The long tradition of “paper architecture” revels in speculative projects, theoretical explorations and unbuildable provocations. It is a tradition that some planners and policymakers — earnestly engaged in solving “real” problems — find exasperating. At their best, though, these fantasies have a startling power to shake up our thinking and reframe pressing issues.
Such is the case with Alfred Twu’s fantastical renderings of Silicon Valley corporate campuses, their parking lots packed with enough housing to accommodate their entire workforces. Why not address the Bay Area’s housing crisis — caused by a surge of new jobs without an equivalent increase in new housing — at its source?

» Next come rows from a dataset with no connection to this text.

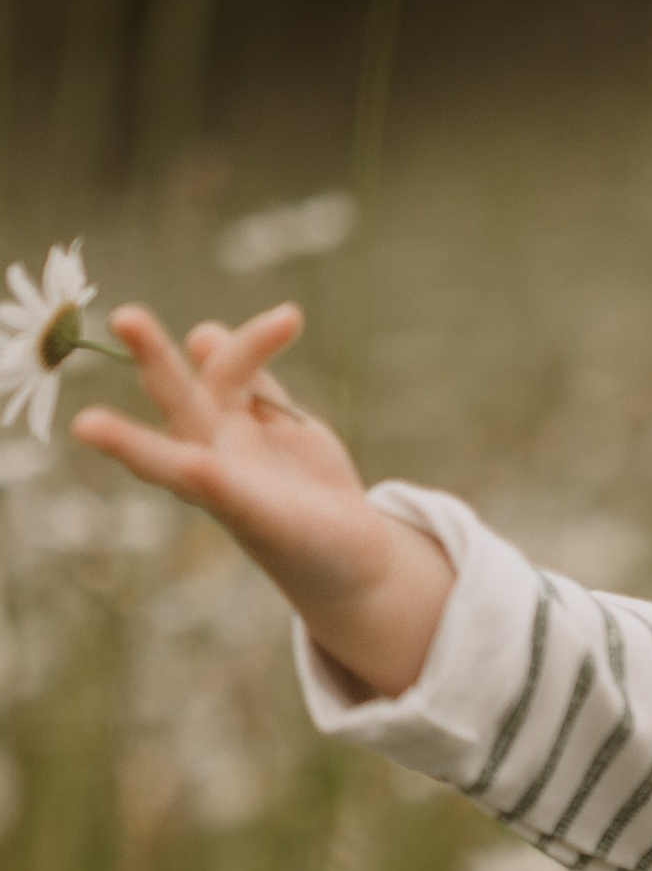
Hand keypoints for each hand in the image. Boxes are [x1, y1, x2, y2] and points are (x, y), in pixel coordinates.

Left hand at [71, 300, 452, 696]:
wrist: (347, 553)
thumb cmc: (305, 552)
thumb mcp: (270, 526)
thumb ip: (230, 491)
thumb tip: (192, 461)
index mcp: (201, 485)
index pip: (154, 457)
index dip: (124, 441)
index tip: (85, 426)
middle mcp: (211, 449)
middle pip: (177, 394)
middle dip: (154, 355)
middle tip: (126, 318)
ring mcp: (241, 428)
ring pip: (224, 373)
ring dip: (234, 345)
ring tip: (288, 321)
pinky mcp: (275, 417)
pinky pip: (259, 373)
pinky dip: (264, 344)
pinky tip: (286, 321)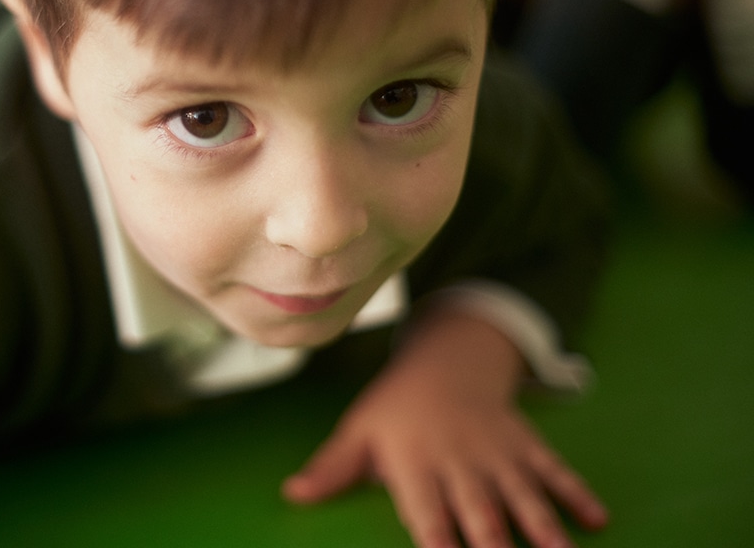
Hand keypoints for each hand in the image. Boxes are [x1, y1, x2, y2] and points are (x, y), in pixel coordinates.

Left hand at [282, 310, 608, 547]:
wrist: (445, 361)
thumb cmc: (395, 408)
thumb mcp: (359, 432)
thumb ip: (332, 468)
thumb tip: (291, 495)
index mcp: (416, 464)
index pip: (426, 516)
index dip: (436, 545)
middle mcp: (459, 462)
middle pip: (481, 513)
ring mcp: (497, 453)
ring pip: (524, 496)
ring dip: (544, 531)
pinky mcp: (526, 443)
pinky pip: (554, 469)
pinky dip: (576, 493)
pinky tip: (598, 520)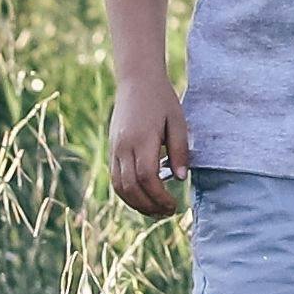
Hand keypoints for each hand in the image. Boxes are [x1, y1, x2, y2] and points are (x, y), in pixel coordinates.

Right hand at [107, 76, 189, 217]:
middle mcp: (123, 146)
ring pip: (119, 187)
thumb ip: (180, 150)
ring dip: (137, 204)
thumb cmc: (161, 99)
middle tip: (168, 213)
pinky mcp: (112, 149)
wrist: (136, 81)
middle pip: (131, 188)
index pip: (147, 178)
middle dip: (149, 206)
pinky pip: (115, 178)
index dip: (160, 197)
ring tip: (156, 211)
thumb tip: (181, 179)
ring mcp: (114, 148)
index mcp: (142, 139)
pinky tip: (144, 197)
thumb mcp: (178, 121)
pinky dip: (128, 193)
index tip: (174, 205)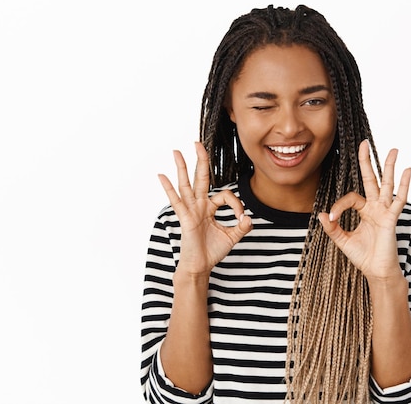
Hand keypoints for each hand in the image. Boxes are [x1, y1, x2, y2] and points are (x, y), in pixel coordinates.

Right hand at [158, 142, 252, 276]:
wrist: (200, 267)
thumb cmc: (212, 252)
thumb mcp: (232, 237)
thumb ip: (242, 227)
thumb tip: (249, 218)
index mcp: (210, 208)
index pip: (225, 195)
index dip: (236, 204)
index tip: (242, 217)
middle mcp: (199, 205)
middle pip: (200, 178)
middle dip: (201, 160)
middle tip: (197, 143)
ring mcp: (190, 210)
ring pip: (186, 184)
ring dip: (182, 167)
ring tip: (176, 151)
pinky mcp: (185, 218)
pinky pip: (176, 201)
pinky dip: (169, 188)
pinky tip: (162, 176)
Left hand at [318, 140, 410, 280]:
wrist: (376, 272)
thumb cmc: (363, 256)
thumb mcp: (342, 240)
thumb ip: (332, 227)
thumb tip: (321, 213)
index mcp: (364, 211)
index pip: (350, 197)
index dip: (338, 205)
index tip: (331, 217)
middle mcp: (375, 207)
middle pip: (371, 179)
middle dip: (367, 161)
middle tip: (364, 143)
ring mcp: (385, 211)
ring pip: (387, 184)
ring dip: (389, 166)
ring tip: (393, 149)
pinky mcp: (392, 219)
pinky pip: (399, 199)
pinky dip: (404, 185)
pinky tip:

13,000 employees / 13,000 apartments
These should not be mistaken for real proposals. Like all speculative exercises, they take enormous liberties with certain realities. To name a few: the existing zoning; local politics and sensibilities; the CEQA environmental review process; and the willingness of tech companies to invest heavily in something as long-term as housing when history teaches that tech giants are stunningly ephemeral.

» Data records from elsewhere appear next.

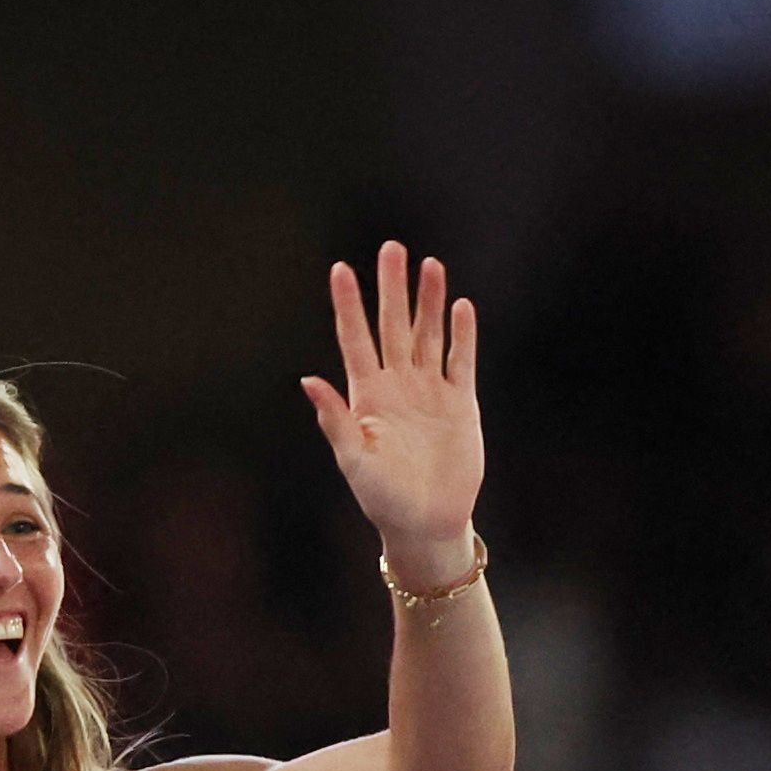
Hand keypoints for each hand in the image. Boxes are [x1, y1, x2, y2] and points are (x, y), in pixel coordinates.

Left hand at [301, 242, 483, 583]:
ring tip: (430, 265)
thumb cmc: (382, 496)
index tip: (340, 270)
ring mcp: (430, 391)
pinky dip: (462, 335)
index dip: (349, 305)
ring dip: (430, 301)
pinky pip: (462, 361)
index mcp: (366, 394)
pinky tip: (461, 307)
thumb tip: (308, 380)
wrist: (426, 522)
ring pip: (429, 335)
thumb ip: (335, 420)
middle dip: (393, 288)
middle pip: (395, 325)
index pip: (355, 338)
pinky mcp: (461, 403)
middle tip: (391, 248)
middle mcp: (398, 385)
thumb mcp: (353, 459)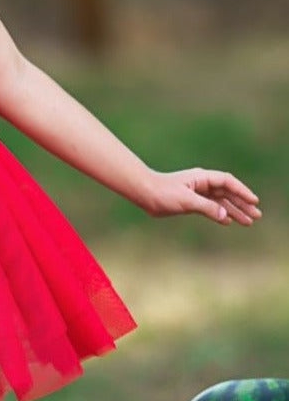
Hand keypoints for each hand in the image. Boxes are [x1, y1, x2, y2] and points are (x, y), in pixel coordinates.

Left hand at [142, 168, 260, 224]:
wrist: (143, 193)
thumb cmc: (162, 193)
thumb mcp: (186, 201)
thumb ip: (207, 208)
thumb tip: (226, 217)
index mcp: (202, 178)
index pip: (228, 183)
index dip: (242, 191)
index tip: (254, 201)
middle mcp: (202, 184)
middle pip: (227, 193)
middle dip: (242, 204)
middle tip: (256, 215)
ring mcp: (196, 192)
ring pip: (220, 202)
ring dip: (233, 211)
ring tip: (248, 221)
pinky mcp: (190, 201)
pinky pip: (210, 208)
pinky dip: (219, 214)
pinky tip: (227, 222)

Google Headquarters Housing
Mountain View, CA
10,000 employees / 10,000 apartments
On the other hand, Twu’s exercise holds rigorously to certain other realities, namely the actual footprints of tech campuses and the building types that would be required to deliver sufficient housing for all workers onsite. It’s this tension — between suspending disbelief on some questions and accepting the real constraints on others — that gives this sort of exploration its power.
Menlo Park, CA
9,400 employees / 9,400 apartments
This project is wired directly into some of our most vexing and timely planning issues: the backlash against “Google buses” and gentrification, regional employment and transportation patterns, NIMBYism, retrofitting suburbia and the future of the tech campus. By imagining these digital-age company towns, the project also asks which actors in our region are responsible for which externalities of our enviable economy.
Electronic Arts HQ
Redwood City, CA
3,000 employees / 3,000 apartments
So don’t panic, Mountain View — you’re not really staring down 50-story towers. But let's hope this fascinating provocation inspires a more serious regional conversation about jobs, housing, access and mobility.